BEYOND THE HEADLINES: Park the perceptions

Richard Rolke looks at concerns about affordable housing in downtown Vernon

No sooner was it announced that downtown Vernon’s Journey Inn was being transformed into affordable housing and some residents took to the web.

In a nutshell, the consensus appeared to be that the B.C. Housing acquisition would become nothing but a drug house or a gathering place for those who challenge society standards.

“We expected people may have concerns because it’s something new. There’s the fear of the unknown,” said Annette Sharkey, with the Social Planning Council.

John Howard Society will operate the 38 suites, and executive director Barb Levesque has experienced similar speculation when her group has pushed ahead with other housing initiatives.

“I understand people have concerns and it’s not unreasonable but just wait and watch,” she said.
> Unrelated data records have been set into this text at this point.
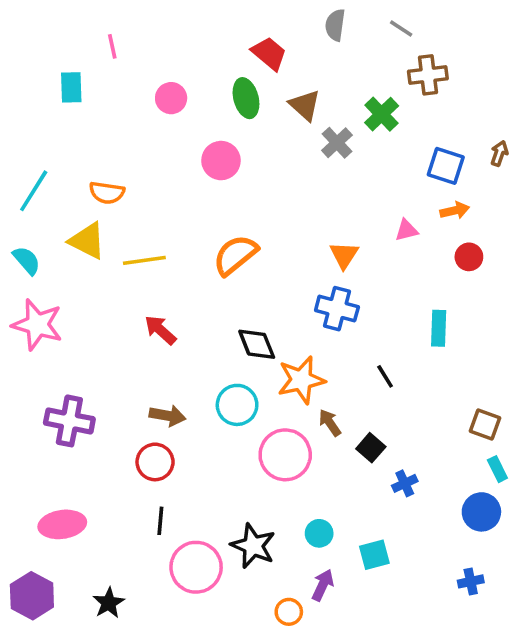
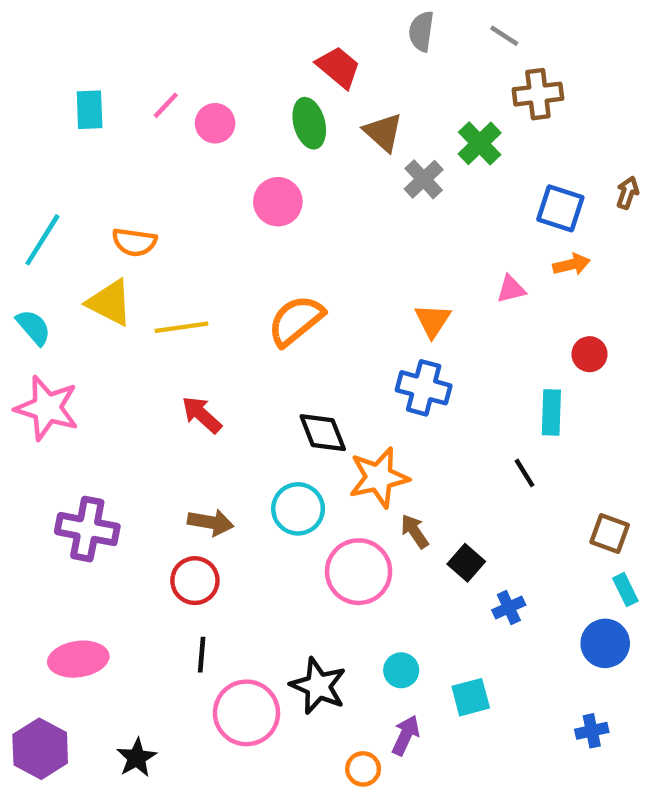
pink line: (112, 46) -> (166, 105), moved, turned 55
red circle: (469, 257) -> (590, 354), moved
black line: (385, 376) -> (524, 473), moved

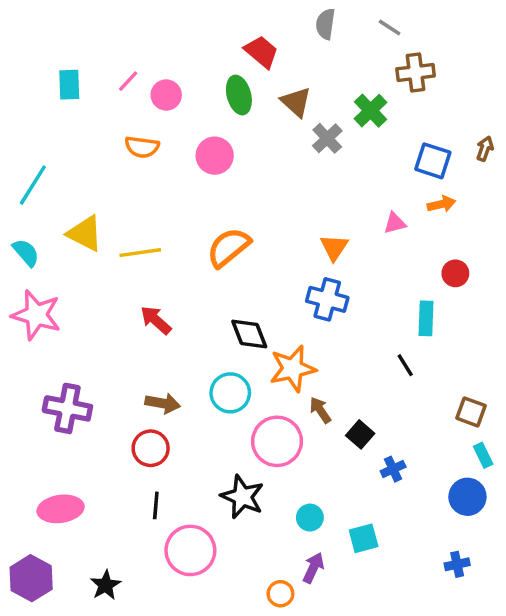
orange semicircle: (134, 242) -> (142, 147), moved
black star: (318, 686) -> (242, 497), moved

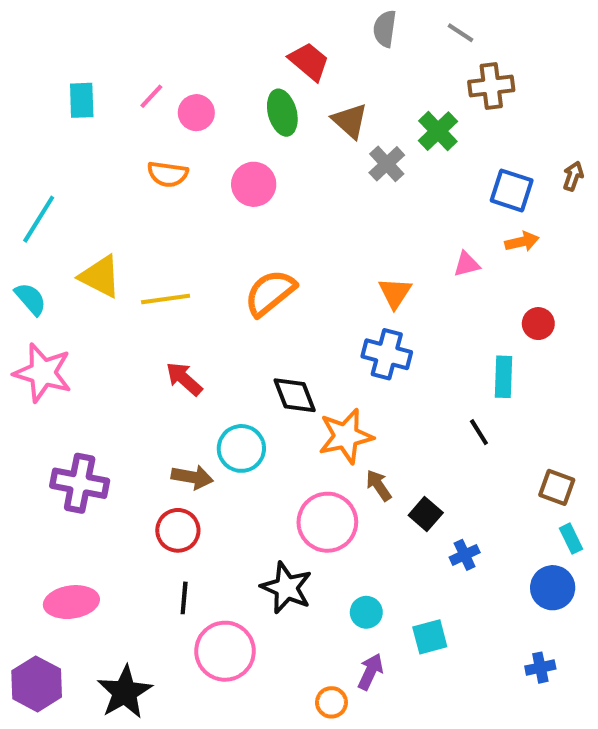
cyan circle: (230, 393) -> (241, 448), moved
black star: (106, 585) -> (125, 692), size x1.5

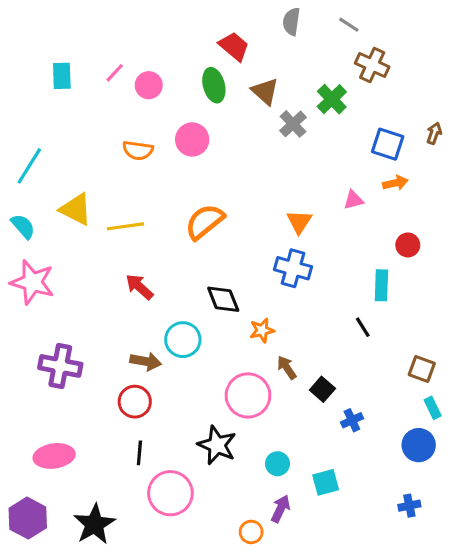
brown cross: (491, 86) -> (372, 65), turned 32
orange semicircle: (168, 174) -> (138, 150), moved
orange star: (346, 436) -> (262, 330), size x0.6

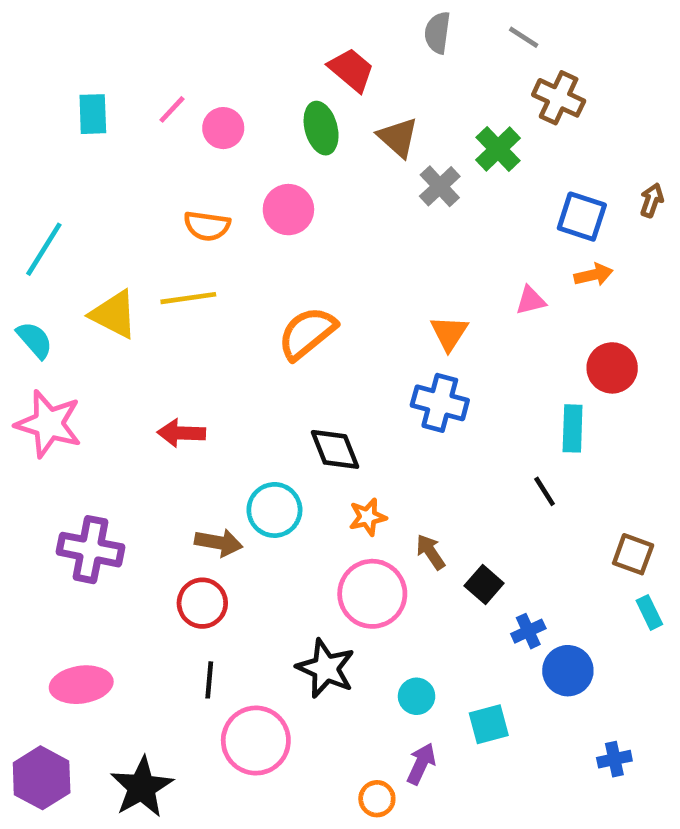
yellow line: (125, 226) -> (188, 298), moved
red circle: (408, 245) -> (612, 368), size x1.4
red arrow: (139, 287) -> (181, 433), moved, turned -40
orange star: (262, 330) -> (368, 517), moved
blue circle: (419, 445) -> (568, 671), moved

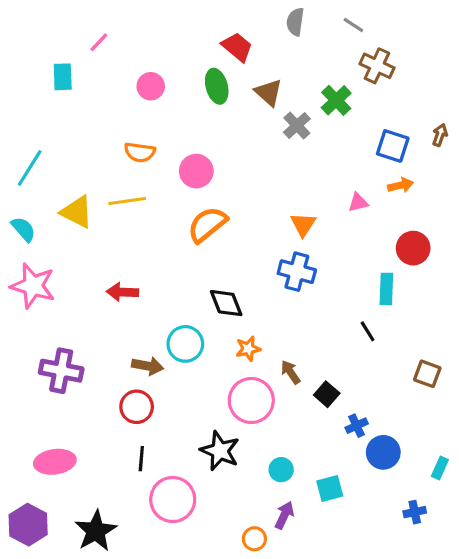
pink line: (172, 109) -> (99, 42), moved
pink circle: (288, 210) -> (196, 171), moved
cyan rectangle: (649, 612) -> (440, 468), moved, turned 50

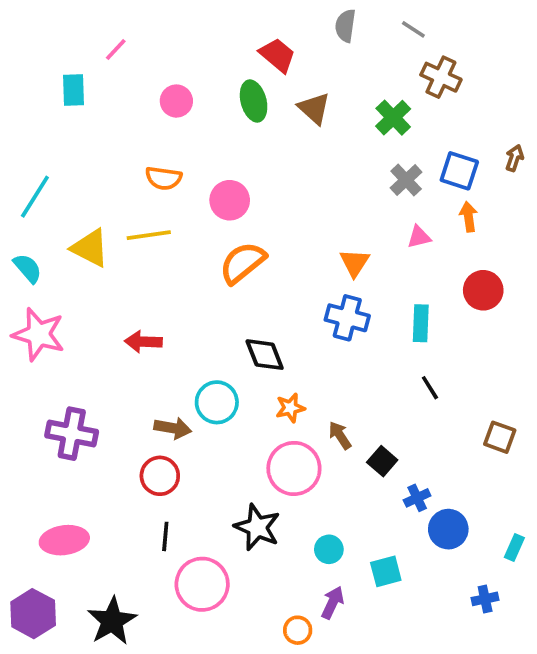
gray cross: (297, 126) -> (406, 180), moved
orange arrow: (401, 185) -> (469, 217), turned -85
cyan rectangle: (386, 289) -> (421, 323), moved

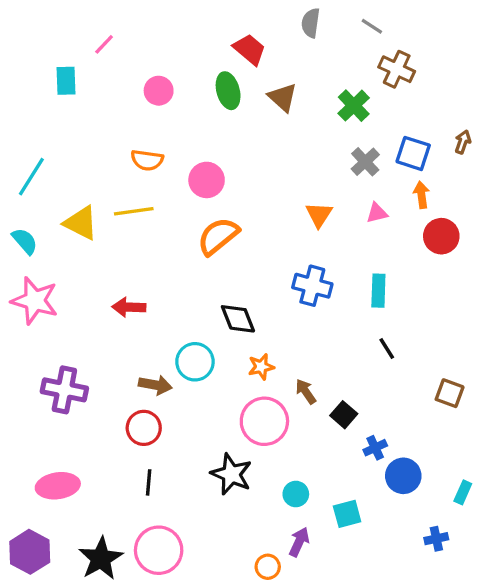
orange triangle: (355, 263) -> (319, 215), moved
red circle: (483, 290) -> (441, 236), moved
pink circle: (202, 584) -> (159, 550), moved

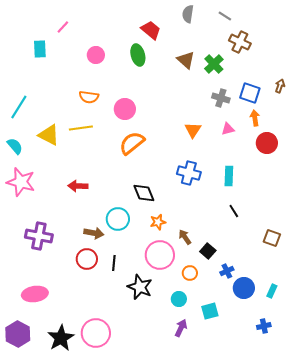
brown triangle: (283, 97) -> (186, 60), moved
gray cross: (365, 162) -> (221, 98), turned -30
black line: (149, 482) -> (114, 263), moved
cyan rectangle: (463, 492) -> (272, 291), moved
orange circle: (268, 567) -> (190, 273), moved

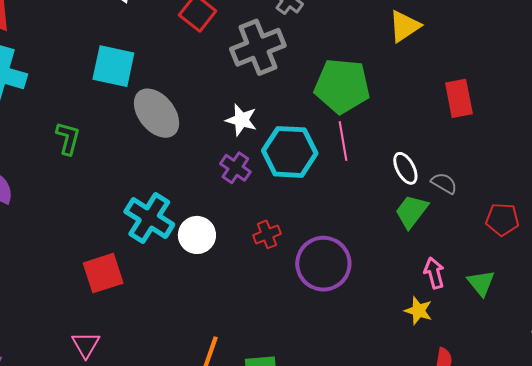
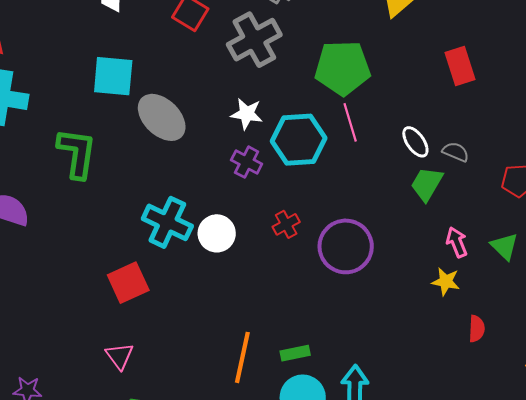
green L-shape: (68, 138) -> (77, 153), size x1.6

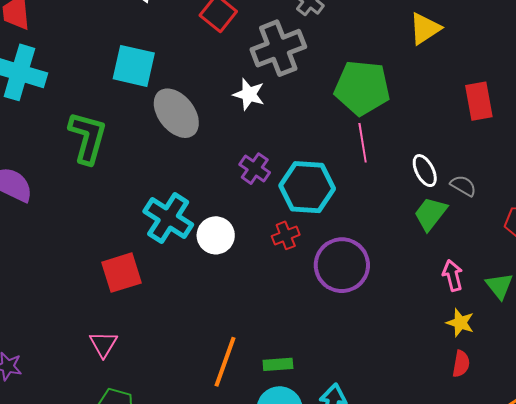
white star: (247, 114) -> (249, 94), moved
cyan hexagon: (299, 140) -> (307, 187), moved
yellow star: (446, 282) -> (460, 323), moved

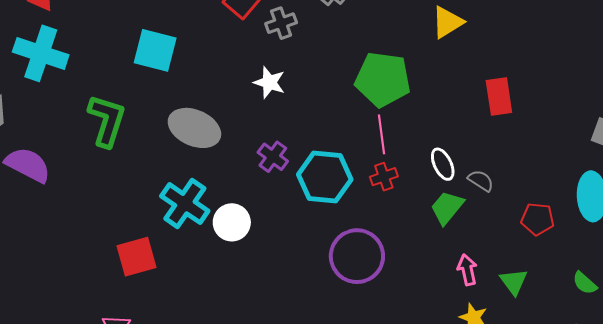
gray cross: (278, 48) -> (281, 23), moved, size x0.6
gray ellipse: (176, 113) -> (194, 128), moved, turned -30
red cross: (286, 235) -> (384, 177), moved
“The Journey Inn project is based on a project in Penticton and it’s been running for five years. It’s an amazing place.”

Levesque is quite clear about who will not be living at the Journey Inn.

“People from the Green Valley will not be transferred over,” she said of the motel that was the subject of much community and police scrutiny and where tenants have been evicted.

John Howard will screen those low-income individuals moving into the Journey Inn.

“It could be a single person working 40 hours a week on minimum wage,” said Levesque.

They may be a senior or on a disability benefit.

“We will be taking references from every social agency in town. They could be new Canadians or someone whose marriage broke up and they are starting over again. It could be someone with a brain injury,” said Levesque.

Not everyone will make the cut and get a room.

“They have to be interested in contributing to a safe environment — ‘I’m not going to steal my neighbour’s bike,’” said Levesque.

“There will be an expectation that they contribute as a good neighbour and good tenant.”

The goal is to establish an environment where people care for each other.

“This won’t be an apartment building where people never meet their neighbours. There will be a community kitchen and a common space outdoors. There will be social events,” said Levesque.

It would be easy to link the Journey Inn model with what’s been happening a few blocks away at the Green Valley Motel, but they are two separate issues. One has to do with the crushing impact of the high cost of living on people trying to make ends meet, while the other is more complex because of substance abuse, crime and other factors.

“People should be no more afraid of this (Journey Inn) than any other apartment building. They have to dispel the idea that this will be the Green Valley,” said Levesque.

The John Howard Society has reached out to neighbours when it has previously opened the Gateway Shelter and Bill’s Place as a way of addressing concerns, whether real or perceived.

“It has an excellent track record in the community,” said Sharkey.

The bottom line is that the individuals moving into the Journey Inn aren’t much different than the rest of us. In fact, none of us should be so arrogant to think that our lives couldn’t follow the same path if we lost our job, were suddenly disabled or faced marriage loss or mental health challenges.

“The idea is to give them dignity and a place to call home and that’s what we all want,” said Levesque.